***** Material provided

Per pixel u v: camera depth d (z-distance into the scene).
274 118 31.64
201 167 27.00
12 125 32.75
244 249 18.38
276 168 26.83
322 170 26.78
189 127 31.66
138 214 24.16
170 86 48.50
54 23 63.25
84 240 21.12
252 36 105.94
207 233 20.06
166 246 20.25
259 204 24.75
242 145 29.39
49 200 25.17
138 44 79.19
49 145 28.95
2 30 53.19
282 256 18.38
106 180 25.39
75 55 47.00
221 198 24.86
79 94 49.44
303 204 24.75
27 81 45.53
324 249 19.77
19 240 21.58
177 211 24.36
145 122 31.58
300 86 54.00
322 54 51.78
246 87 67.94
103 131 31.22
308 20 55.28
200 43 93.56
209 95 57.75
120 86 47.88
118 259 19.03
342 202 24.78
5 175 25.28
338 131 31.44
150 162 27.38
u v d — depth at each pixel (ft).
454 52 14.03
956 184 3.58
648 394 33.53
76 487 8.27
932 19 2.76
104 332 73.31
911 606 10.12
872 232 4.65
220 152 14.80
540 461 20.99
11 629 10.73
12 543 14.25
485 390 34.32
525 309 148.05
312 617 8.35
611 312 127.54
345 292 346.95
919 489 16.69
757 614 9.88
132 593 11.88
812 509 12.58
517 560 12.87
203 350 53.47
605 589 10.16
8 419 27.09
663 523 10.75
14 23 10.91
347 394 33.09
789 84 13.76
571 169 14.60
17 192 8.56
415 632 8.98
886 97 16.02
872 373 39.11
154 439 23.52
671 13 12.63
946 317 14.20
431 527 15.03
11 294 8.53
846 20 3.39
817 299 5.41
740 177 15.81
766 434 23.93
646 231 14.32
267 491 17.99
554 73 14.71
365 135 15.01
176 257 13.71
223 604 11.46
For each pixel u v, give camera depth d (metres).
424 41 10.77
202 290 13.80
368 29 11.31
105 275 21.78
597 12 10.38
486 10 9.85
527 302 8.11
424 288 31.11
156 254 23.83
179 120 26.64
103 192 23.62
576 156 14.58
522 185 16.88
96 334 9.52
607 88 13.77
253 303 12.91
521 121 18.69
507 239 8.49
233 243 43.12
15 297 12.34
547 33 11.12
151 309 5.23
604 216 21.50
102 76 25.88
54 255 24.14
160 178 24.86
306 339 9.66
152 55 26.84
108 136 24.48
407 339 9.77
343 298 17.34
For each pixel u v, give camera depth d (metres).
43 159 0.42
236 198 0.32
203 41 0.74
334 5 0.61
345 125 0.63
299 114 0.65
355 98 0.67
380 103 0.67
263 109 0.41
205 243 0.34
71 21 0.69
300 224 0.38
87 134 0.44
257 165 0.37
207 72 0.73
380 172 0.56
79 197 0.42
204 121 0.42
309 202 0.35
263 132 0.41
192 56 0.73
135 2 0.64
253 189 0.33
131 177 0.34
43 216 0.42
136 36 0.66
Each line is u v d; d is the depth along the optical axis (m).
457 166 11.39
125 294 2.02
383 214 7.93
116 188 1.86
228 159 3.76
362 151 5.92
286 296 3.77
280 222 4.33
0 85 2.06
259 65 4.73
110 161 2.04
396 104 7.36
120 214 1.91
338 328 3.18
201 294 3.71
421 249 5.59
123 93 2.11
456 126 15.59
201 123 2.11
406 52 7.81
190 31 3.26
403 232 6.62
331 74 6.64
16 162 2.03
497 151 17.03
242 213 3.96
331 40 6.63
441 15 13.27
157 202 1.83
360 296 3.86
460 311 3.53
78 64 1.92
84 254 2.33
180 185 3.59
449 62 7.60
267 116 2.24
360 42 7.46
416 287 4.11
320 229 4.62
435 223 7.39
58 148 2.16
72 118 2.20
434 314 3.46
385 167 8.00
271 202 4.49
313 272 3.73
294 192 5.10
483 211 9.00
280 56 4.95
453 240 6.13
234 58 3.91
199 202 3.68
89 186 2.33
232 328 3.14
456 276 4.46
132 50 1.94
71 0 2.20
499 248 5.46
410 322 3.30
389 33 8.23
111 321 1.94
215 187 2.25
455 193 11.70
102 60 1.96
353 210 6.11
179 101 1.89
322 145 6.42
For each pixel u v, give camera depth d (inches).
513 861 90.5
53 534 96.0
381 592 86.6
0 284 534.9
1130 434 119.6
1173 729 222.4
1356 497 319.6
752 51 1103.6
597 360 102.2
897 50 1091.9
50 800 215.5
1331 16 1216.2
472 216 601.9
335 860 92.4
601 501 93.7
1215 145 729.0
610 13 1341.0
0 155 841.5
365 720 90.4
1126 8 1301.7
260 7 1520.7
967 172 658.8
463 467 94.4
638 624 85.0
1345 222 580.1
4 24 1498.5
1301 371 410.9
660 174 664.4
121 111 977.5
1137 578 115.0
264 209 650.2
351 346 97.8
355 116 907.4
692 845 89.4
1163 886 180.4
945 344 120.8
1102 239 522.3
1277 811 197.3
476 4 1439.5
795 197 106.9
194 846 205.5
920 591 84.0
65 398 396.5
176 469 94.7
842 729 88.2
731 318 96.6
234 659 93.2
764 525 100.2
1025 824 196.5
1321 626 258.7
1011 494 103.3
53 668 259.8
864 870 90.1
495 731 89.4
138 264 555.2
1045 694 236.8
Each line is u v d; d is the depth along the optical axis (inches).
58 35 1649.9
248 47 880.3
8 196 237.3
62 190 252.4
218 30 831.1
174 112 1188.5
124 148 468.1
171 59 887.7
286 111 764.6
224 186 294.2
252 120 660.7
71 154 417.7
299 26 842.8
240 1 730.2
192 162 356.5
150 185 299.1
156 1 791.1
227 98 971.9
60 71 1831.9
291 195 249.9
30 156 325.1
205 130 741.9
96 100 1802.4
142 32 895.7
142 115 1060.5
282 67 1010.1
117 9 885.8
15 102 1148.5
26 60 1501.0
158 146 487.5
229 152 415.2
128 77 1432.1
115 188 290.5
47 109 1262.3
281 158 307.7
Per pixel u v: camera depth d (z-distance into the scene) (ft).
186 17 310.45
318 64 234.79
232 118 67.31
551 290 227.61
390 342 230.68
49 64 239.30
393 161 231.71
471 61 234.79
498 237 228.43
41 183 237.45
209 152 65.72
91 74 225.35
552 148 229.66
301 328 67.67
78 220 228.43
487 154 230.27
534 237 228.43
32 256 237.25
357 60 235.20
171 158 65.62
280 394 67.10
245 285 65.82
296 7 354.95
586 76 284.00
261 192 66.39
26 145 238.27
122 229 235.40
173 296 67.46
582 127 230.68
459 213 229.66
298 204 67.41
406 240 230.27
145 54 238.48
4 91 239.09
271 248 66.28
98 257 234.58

**********

▶ Your instructions
In the listing above, start at the line with "253 189 0.33", go on through the line with "338 328 3.18", and copy each of those lines exactly; leave out all the rest.

▶ Answer to this problem
253 189 0.33
131 177 0.34
43 216 0.42
136 36 0.66
Each line is u v d; d is the depth along the optical axis (m).
457 166 11.39
125 294 2.02
383 214 7.93
116 188 1.86
228 159 3.76
362 151 5.92
286 296 3.77
280 222 4.33
0 85 2.06
259 65 4.73
110 161 2.04
396 104 7.36
120 214 1.91
338 328 3.18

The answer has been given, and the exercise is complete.